One of his least favourite buildings was Toronto City Hall,
a modernist structure by Finnish architect Viljo Revell that
opened in 1965. "It's not architecture, it's a piece of
sculpture," Mr. Strutt said at the time. "They could have
put Toronto on the map with a piece of architecture just as
easily ... It would have been a much more significant source
for a redevelopment of downtown Toronto if it didn't turn
its back on the city on three sides."
To him, it violated certain fundamentals. "A building of any
sort should be a place to awaken our senses," he said.
From circular-plan homes to rhombi-shaped yacht clubs to
hexagonal recreational facilities, his enthusiasm was a
powerful force to be reckoned with, said Ms. Truesdale. Mr.
Strutt mentored a generation of architects and engineers,
including John Adgeleian, the man who designed Toronto's
domed stadium.
One of Mr. Strutt's personal triumphs was the Nurses
Building in Ottawa, a design that required four murals to
depict the history of nursing in sunken relief. The artist
on the project was Eleanor Milne, the official architectural
sculptor for Canada's Parliament Buildings from 1962 until
her retirement in 1993.
"My interest was based in a new approach to design and
construction of stained glass windows and walls," said Ms.
Milne. "Jimmy's hope was to create an entirely new approach
to the design and construction of buildings."
Less successful was the Jackson Building in downtown Ottawa.

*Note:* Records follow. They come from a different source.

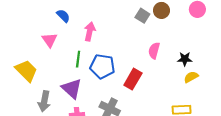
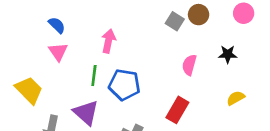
blue semicircle: (63, 16) -> (57, 25), moved
black star: (185, 59) -> (228, 54), moved
red rectangle: (133, 79) -> (177, 110), moved

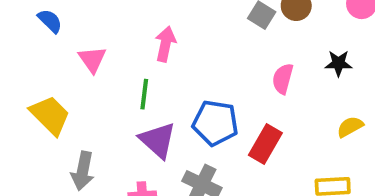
blue semicircle: (57, 25) -> (50, 21), moved
blue pentagon: (124, 85) -> (215, 123), moved
purple triangle: (86, 113) -> (158, 140), moved

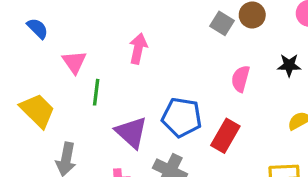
green line: (144, 94) -> (96, 92), moved

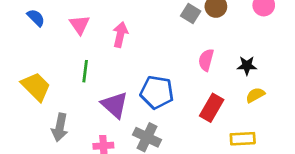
pink triangle: (74, 62) -> (79, 25), moved
black star: (289, 65) -> (247, 66), moved
red rectangle: (225, 136) -> (212, 108), moved

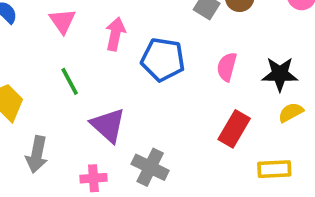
black star: (247, 66) -> (280, 74), size x1.4
green line: (85, 71) -> (70, 81), turned -35
blue pentagon: (157, 92) -> (163, 59), moved

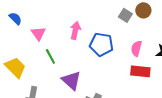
pink triangle: (62, 21) -> (38, 33), moved
red rectangle: (234, 129) -> (140, 71), moved, turned 66

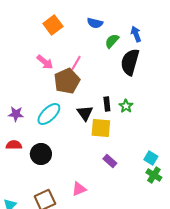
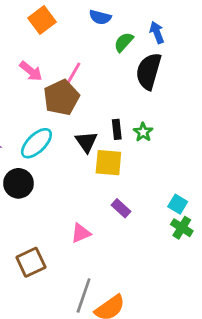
black circle: (41, 154) -> (18, 183), moved
pink triangle: (79, 189) -> (81, 233), moved

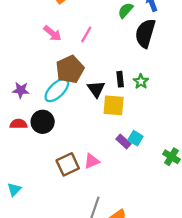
brown pentagon: (61, 98) -> (70, 69), moved
cyan square: (178, 204) -> (135, 138), moved
brown square: (31, 262) -> (68, 164), moved

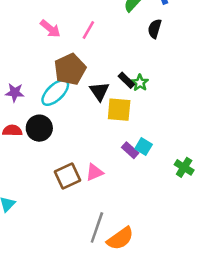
black semicircle: (145, 33) -> (155, 29), size x0.6
black rectangle: (120, 79) -> (126, 80), turned -40
green star: (141, 81) -> (140, 83), moved

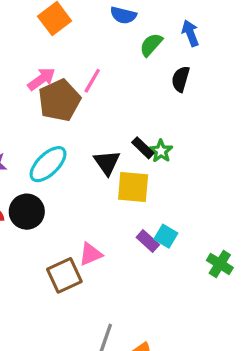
pink arrow: (50, 29) -> (41, 79), turned -75
brown pentagon: (70, 69) -> (59, 100), moved
pink triangle: (94, 172) -> (91, 254), moved

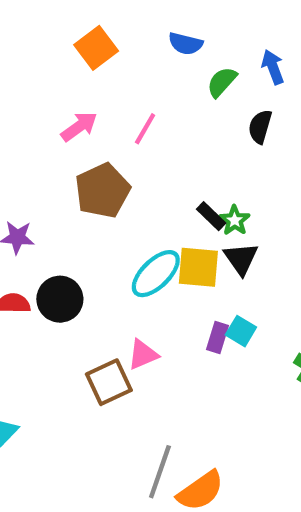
brown pentagon: (59, 100) -> (102, 191), moved
black triangle: (107, 162) -> (241, 259), moved
cyan ellipse: (48, 164) -> (156, 274), moved
purple rectangle: (148, 241) -> (217, 337), turned 65

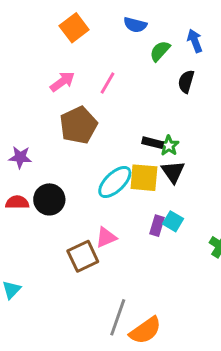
black rectangle: (211, 216) -> (153, 143), turned -30

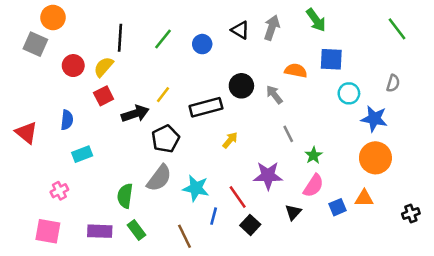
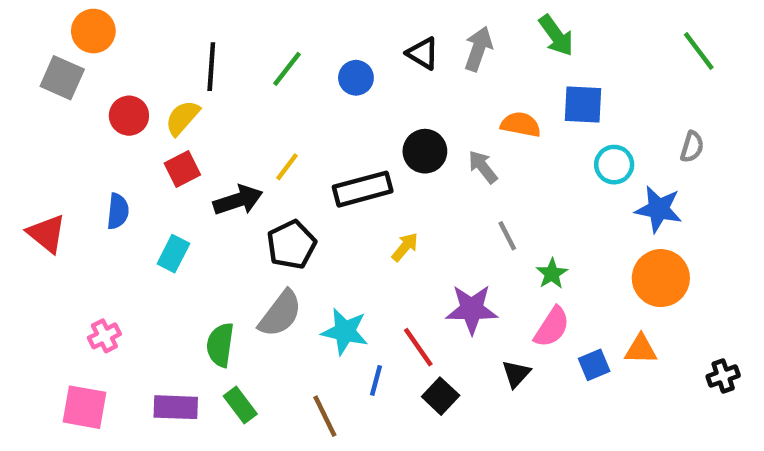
cyan rectangle: (82, 154) -> (173, 254), moved, turned -42

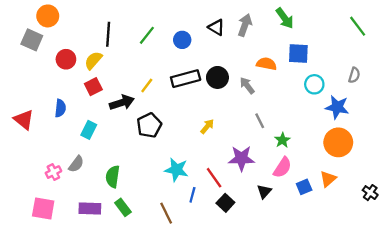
black rectangle: (363, 189) -> (186, 79), moved
gray semicircle: (280, 314) -> (76, 164), moved, size x0.7
orange triangle: (641, 349) -> (328, 179), turned -42
black cross: (723, 376) -> (370, 193), turned -35

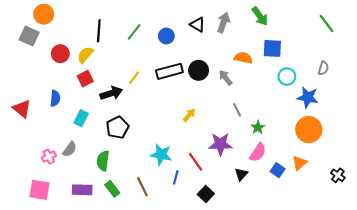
black pentagon: (149, 125) -> (117, 127), moved
blue square: (304, 187) -> (278, 170), turned -32
black square: (225, 203) -> (206, 194), moved
brown line: (166, 213) -> (142, 187), moved

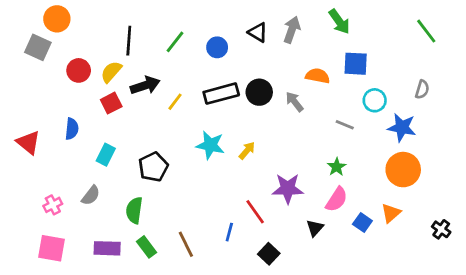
black arrow: (111, 93) -> (145, 85), moved
gray line: (237, 110) -> (345, 125), moved, turned -40
cyan star: (161, 155) -> (210, 145), moved
pink cross: (49, 157) -> (53, 205), moved

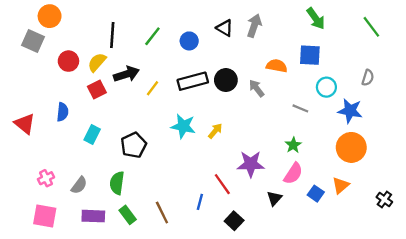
green arrow: (339, 22) -> (316, 18), moved
gray semicircle: (91, 195) -> (79, 185), moved

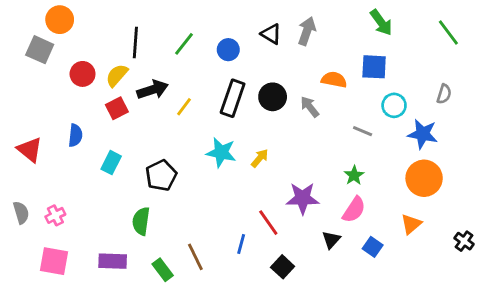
black rectangle: (193, 81) -> (233, 98), turned -56
gray semicircle: (79, 185) -> (21, 213), moved, turned -54
blue square: (316, 194) -> (373, 247), moved
green rectangle: (128, 215) -> (163, 270), moved

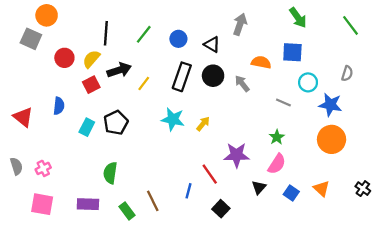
black triangle: (271, 34) -> (212, 44), moved
black pentagon: (161, 175) -> (116, 123), moved
orange triangle: (411, 224) -> (321, 189), moved, turned -36

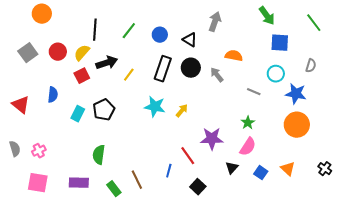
gray square: (31, 39) -> (28, 53), moved, turned 30
blue square: (292, 52) -> (280, 43), moved

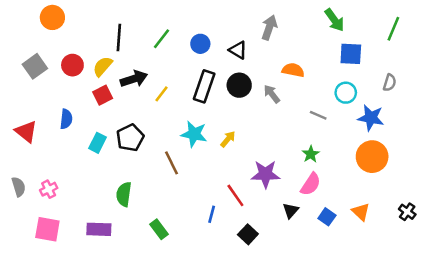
green line: (314, 23) -> (393, 29), turned 60
brown line: (137, 180) -> (172, 163), moved
green rectangle: (114, 189) -> (159, 229), moved

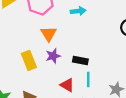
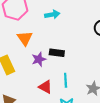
purple star: (53, 56) -> (39, 59), moved
black rectangle: (80, 60) -> (57, 53), moved

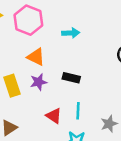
orange triangle: (25, 38) -> (36, 57), turned -35
purple star: (39, 59) -> (38, 82), moved

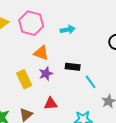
cyan line: (78, 111) -> (91, 82), moved, turned -32
red triangle: (54, 116) -> (51, 104), moved, turned -32

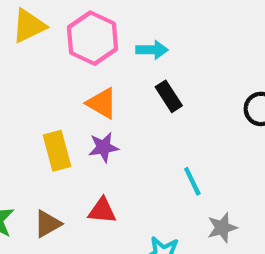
cyan arrow: (68, 30) -> (152, 50), moved
black rectangle: (73, 67) -> (169, 96), moved, turned 40

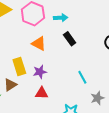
purple star: (104, 147) -> (40, 72), moved
brown triangle: (47, 224) -> (10, 85), moved

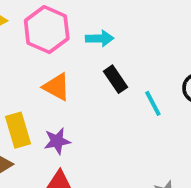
cyan line: (82, 77) -> (153, 103), moved

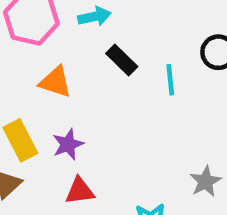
cyan line: (153, 103) -> (170, 80), turned 32

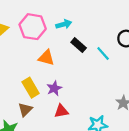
cyan line: (170, 80) -> (103, 53), turned -32

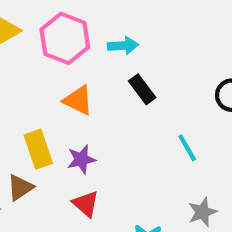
cyan line: (103, 53) -> (187, 148), moved
red triangle: (61, 111) -> (86, 204), turned 40

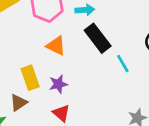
black rectangle: (142, 89) -> (98, 38), size x1.5
cyan line: (187, 148) -> (123, 63), moved

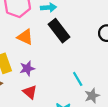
cyan line: (123, 63) -> (78, 79), moved

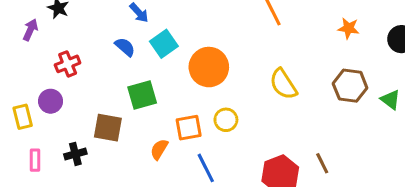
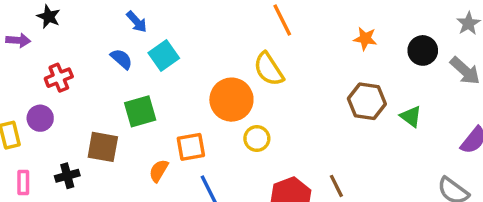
purple arrow: (30, 30) -> (18, 40), turned 70
orange circle: (209, 67) -> (231, 100), moved
yellow semicircle: (283, 84) -> (269, 69), moved
yellow circle: (226, 120) -> (257, 138), moved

To his detriment, Mr. Strutt was more architect than
businessman, which led to an unfortunate decision in the
late 1960s that took him to the brink of bankruptcy. He had
undertaken to renovate the structure, which had been
severely damaged by a massive gas explosion in 1958. His was
a second attempt at repairing the place, and his problems
began when the original drawings on which he based his work
proved to be inaccurate. Preliminary repairs had botched the
job and caused structural changes, then gone unrecorded on
the blueprints.
To correct the problem, he authorized major engineering work
that ended up costing a great deal more than was originally
budgeted.
It was a bureaucratic nightmare," said his son. "Engineering
teams went ahead and did the work and sent him the bills,
but the government refused to pay."
Instead, Mr. Strutt was left to foot the lot. It was an
unfortunate debacle, and he ended up declaring bankruptcy
and closing his practice. Afterward, he decided to shift
careers. In 1969, he took a teaching position in the
architecture department at Carlton University. In 1977, he
became the director, and retired in 1986.
However, his work as an architect was not over. In 1998, he
designed the Canadian embassy in Algiers, then turned his
hand to drawing up plans for hurricane- and
earthquake-resistant structures. He also helped develop
factory-produced crisis and emergency housing, completing
several projects in Sudan, South America and the Caribbean.
Back home, he acted as mentor to students and interns and
continued to inspire, influence and direct future designs.
JAMES STRUTT
James William Strutt was born Jan. 28, 1924 in Pembroke,
Ont. He died Nov. 8, 2008, in Ottawa of cancer. He was 84.
He is predeceased by his wife, Audrey (Lett). He is survived
by children Lesley, David, Katherine and Jocelyn. He also
leaves his sister, Esther Waring, and four grandchildren.